Consumer protection aspects of telecoms legislation - such as the standard telephone service, the provision of payphones and the customer service guarantee will be tightened considerably under the proposed new telecommunications legislation and much greater control given to the minister and the ACMA.

The current legislation leaves many details of the universal service obligation - which covers payphones and the provision of the standard telephone service - to the discretion of the USO provider, Telstra, and as the new legislation's explanatory memorandum notes, the requirements imposed on Telstra "are imprecise and difficult to enforce."

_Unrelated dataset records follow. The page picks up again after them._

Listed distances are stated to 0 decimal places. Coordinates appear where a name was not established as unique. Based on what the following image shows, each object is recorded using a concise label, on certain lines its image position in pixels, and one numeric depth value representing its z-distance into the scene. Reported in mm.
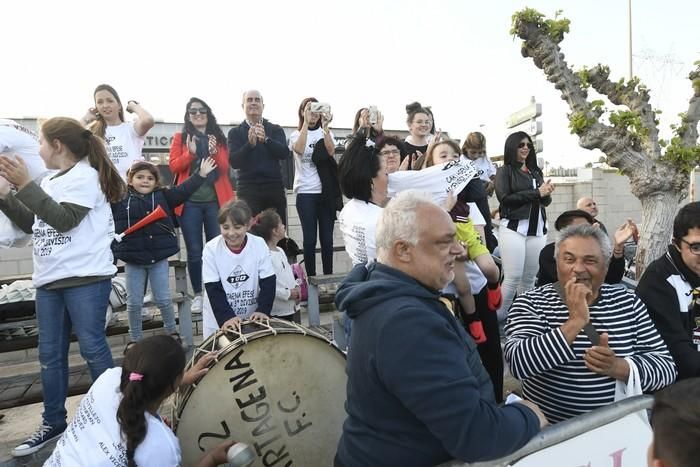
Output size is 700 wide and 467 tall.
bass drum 2107
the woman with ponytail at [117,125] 4223
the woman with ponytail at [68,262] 2629
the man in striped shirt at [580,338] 2014
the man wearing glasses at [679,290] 2391
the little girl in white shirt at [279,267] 3738
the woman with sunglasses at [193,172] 4539
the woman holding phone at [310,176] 4816
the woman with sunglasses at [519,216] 4527
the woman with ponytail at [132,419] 1798
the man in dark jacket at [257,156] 4648
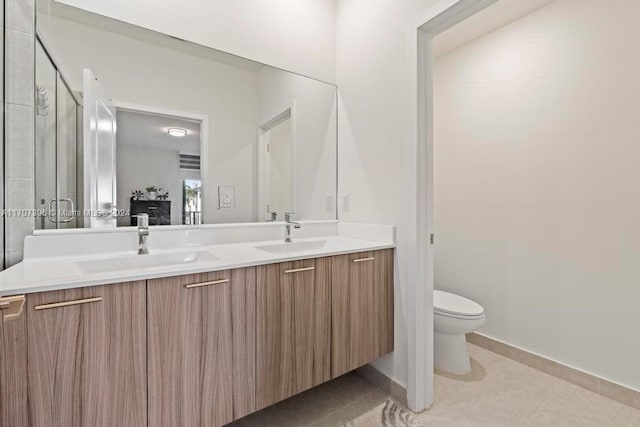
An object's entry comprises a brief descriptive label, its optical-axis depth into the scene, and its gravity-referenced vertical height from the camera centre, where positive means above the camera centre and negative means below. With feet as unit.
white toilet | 6.17 -2.53
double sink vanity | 2.85 -1.35
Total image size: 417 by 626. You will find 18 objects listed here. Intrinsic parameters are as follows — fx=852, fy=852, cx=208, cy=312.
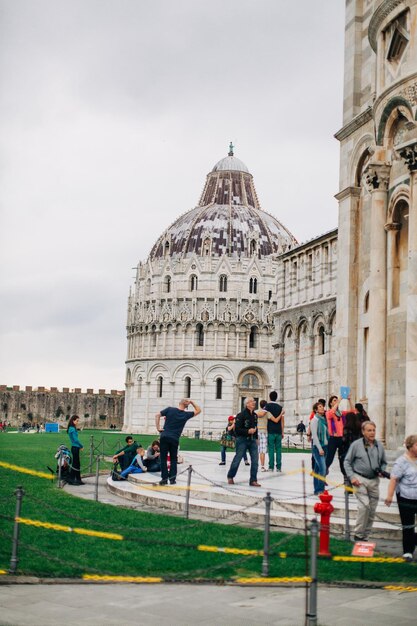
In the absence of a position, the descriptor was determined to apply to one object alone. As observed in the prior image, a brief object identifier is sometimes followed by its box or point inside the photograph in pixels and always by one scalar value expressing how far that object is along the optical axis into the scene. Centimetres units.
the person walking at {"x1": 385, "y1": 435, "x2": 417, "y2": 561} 1067
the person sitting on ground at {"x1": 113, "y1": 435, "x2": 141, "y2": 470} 1989
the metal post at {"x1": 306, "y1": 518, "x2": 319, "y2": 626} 739
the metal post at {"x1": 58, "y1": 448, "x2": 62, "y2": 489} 1901
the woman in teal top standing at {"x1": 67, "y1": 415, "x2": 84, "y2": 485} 1944
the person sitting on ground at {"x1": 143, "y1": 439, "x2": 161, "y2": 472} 2047
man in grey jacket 1120
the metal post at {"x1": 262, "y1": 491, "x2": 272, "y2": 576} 955
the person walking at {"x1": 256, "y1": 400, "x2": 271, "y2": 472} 1916
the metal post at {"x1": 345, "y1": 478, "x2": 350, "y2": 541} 1190
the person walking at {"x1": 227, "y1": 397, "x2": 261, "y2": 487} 1573
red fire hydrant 1025
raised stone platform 1290
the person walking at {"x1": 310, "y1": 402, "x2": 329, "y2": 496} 1533
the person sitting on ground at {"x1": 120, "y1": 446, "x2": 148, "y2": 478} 1973
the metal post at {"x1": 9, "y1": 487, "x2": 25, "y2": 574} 939
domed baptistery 9912
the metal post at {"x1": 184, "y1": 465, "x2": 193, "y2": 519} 1366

The proposed changes were welcomed by Allan Asher, head of the new telecomms consumer body ACCAN, who said that the consumer gains promised by the 1997 telecoms legislation had failed to materialise because those reforms were "half hearted and regulators were ill equipped for the task [of protecting consumers]... The past assumption that retail competition will guarantee high levels of customer service has proved false.'

He added: "The new provisions for minimum performance benchmarks and the powers which enable ACMA to issue infringement notices are overdue but welcome...The structural separation implicit in the government's proposals, plus improvements to the consumer protection regime may at last provide for vigorous competition in fair and informed markets."

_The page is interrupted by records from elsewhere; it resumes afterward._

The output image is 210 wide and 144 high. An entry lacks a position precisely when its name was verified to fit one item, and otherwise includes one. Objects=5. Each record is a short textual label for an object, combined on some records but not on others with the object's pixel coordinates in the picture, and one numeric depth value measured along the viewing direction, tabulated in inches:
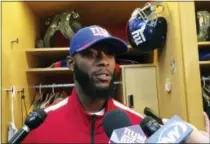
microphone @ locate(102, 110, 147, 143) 28.8
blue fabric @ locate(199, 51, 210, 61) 76.2
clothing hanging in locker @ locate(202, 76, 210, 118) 73.1
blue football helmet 75.6
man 50.6
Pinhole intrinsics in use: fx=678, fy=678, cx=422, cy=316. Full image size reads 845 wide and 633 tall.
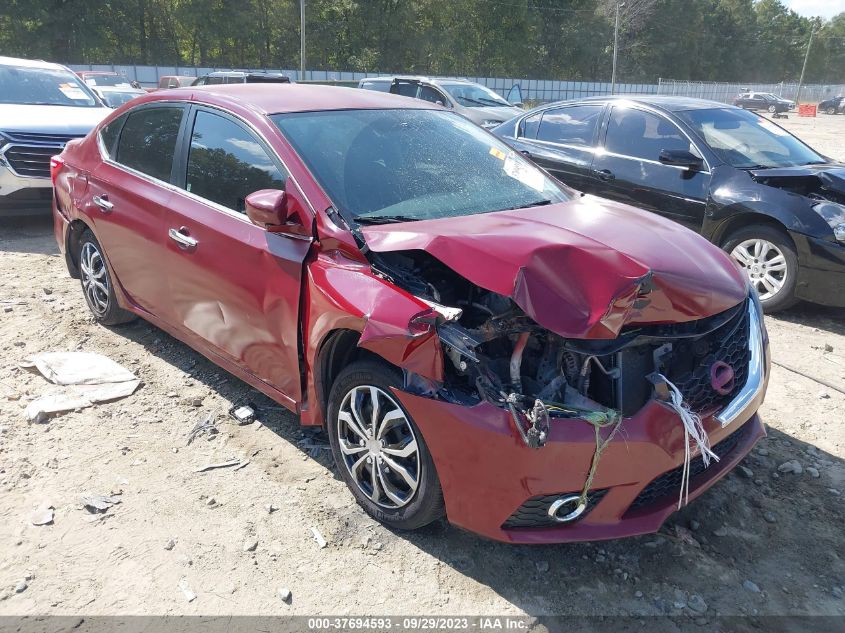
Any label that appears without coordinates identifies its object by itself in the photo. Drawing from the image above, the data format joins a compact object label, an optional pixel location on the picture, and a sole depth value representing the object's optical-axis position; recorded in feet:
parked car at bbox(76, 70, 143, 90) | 71.15
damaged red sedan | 8.07
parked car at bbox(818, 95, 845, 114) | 159.94
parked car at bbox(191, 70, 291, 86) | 59.49
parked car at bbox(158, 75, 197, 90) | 68.19
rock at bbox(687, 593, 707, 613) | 8.34
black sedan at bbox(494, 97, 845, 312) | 17.47
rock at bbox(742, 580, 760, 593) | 8.69
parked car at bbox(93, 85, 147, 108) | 49.42
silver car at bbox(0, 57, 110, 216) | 24.23
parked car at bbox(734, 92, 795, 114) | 153.00
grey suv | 45.96
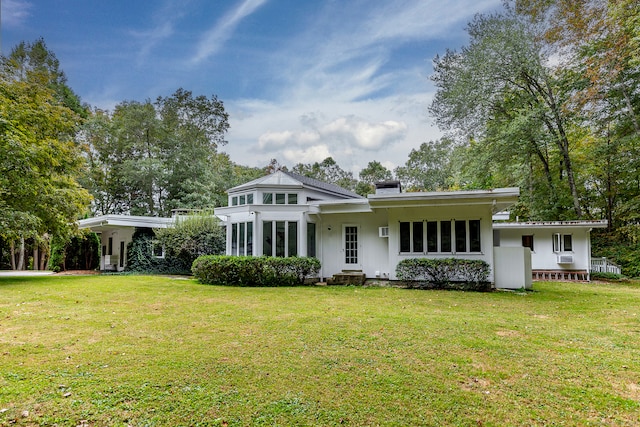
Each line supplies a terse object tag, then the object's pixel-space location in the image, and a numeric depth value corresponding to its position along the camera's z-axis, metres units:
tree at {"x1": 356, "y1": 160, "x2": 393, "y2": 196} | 40.76
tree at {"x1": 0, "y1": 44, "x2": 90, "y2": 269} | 11.38
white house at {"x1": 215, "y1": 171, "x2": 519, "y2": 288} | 10.80
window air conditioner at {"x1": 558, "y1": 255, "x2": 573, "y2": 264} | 15.34
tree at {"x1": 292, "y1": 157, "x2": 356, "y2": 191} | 41.53
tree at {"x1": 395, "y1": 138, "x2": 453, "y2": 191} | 37.38
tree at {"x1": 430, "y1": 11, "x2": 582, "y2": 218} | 18.00
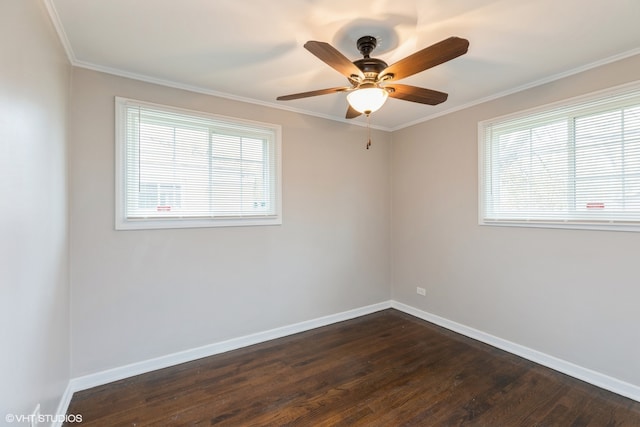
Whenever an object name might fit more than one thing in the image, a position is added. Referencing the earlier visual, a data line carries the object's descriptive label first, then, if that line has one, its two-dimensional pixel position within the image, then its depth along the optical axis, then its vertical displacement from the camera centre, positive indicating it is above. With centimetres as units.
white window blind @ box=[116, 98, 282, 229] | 254 +45
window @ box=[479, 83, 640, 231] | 227 +44
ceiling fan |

The USO requires Telstra to provide the standard telephone service as defined by legislation. The amendments would give the minister power to determine the characteristics and performance standards of the standard telephone service. These would include maximum periods for new connections and fault rectification and reliability standards. There are also new provisions providing minimum performance benchmarks that the universal service provider must meet in fulfilling its responsibilities.

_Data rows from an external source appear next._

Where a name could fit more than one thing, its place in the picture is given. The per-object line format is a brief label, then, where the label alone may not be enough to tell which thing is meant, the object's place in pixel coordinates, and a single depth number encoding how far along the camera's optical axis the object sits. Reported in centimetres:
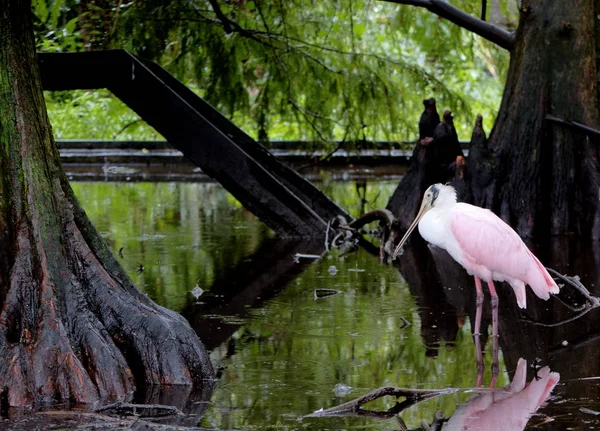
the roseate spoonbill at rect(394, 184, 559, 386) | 1472
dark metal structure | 2174
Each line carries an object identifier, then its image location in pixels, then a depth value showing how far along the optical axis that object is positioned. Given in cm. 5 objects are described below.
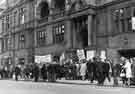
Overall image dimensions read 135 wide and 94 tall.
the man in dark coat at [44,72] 2543
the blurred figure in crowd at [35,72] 2600
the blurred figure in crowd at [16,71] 2934
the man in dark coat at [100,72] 1859
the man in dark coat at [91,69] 1942
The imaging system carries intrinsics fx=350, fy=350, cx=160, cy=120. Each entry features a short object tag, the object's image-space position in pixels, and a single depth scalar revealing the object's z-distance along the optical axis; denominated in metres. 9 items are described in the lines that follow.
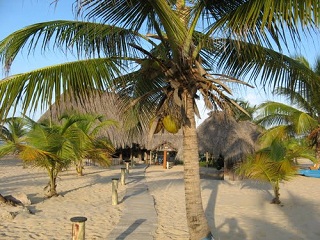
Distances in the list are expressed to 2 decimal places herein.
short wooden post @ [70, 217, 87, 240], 4.19
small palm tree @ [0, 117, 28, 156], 8.39
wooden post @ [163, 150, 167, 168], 22.41
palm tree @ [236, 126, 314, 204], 9.40
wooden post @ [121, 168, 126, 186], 12.85
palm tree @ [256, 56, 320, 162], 15.55
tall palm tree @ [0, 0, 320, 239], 3.50
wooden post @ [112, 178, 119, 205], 8.73
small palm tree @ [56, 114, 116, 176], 9.45
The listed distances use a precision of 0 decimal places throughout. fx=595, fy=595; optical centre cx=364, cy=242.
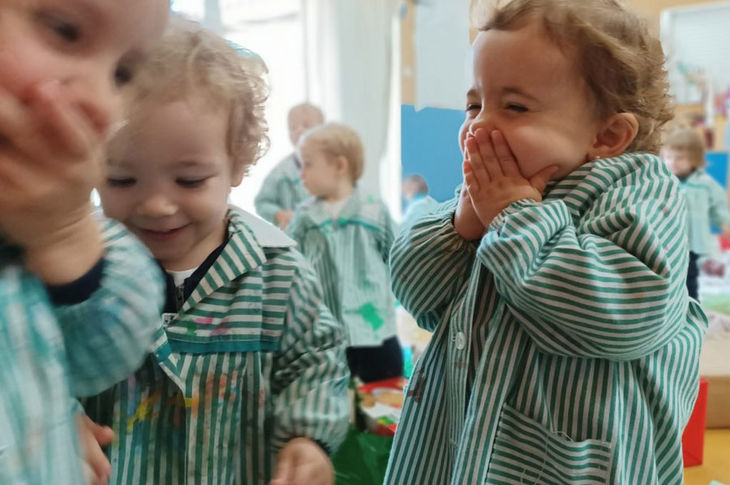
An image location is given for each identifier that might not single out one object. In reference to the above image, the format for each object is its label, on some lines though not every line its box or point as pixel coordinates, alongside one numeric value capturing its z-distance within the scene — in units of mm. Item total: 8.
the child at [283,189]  2344
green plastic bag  1171
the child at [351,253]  1817
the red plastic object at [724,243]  3363
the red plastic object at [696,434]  913
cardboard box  1030
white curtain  3002
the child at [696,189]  2748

Although the USO covers the supply of payphones, Telstra's interpretation of this requirement (ie from what locations it chooses to remove payphones) has long been the source of much consumer unrest. The Bill gives the minister power to rule on the supply, installation, maintenance and location of payphones and will put in place new rules covering public consultation and notification of proposals to remove payphones. The ACMA will have new powers to direct Telstra not to remove payphones, and affected citizens wil be able to request the ACMA to apply these powers.

The legislation also gives the minister direct power over the customer service guarantee. This requires telephone companies to meet minimum performance standards or provide customers with financial compensation when these standards are not met. But, according to the Government, "compliance reporting undertaken by the ACMA indicates declining industry performance against the CSG requirements, which suggests the existing arrangements are not providing sufficient incentive for the industry to maintain or improve service quality."

The proposed legislation would enable the minister to establish minimum CSG performance benchmarks and make failure by a service provider to meet a CSG standard subject to a civil penalty under the Telecommunications Act.

Also, the minister would be able to establish new CSG timeframes for connections and repair that will apply to wholesale providers whose services under pin retail services that are subject to the CSG. At present a retail service provider must compensate a customer if it is unable to meet a CSG requirement, but may be unable to fulfil that requirement because of failure of a wholesale provider to deliver an underlying service, for example tardiness by Telstra in fixing a fault in the copper pair servicing the affected customer.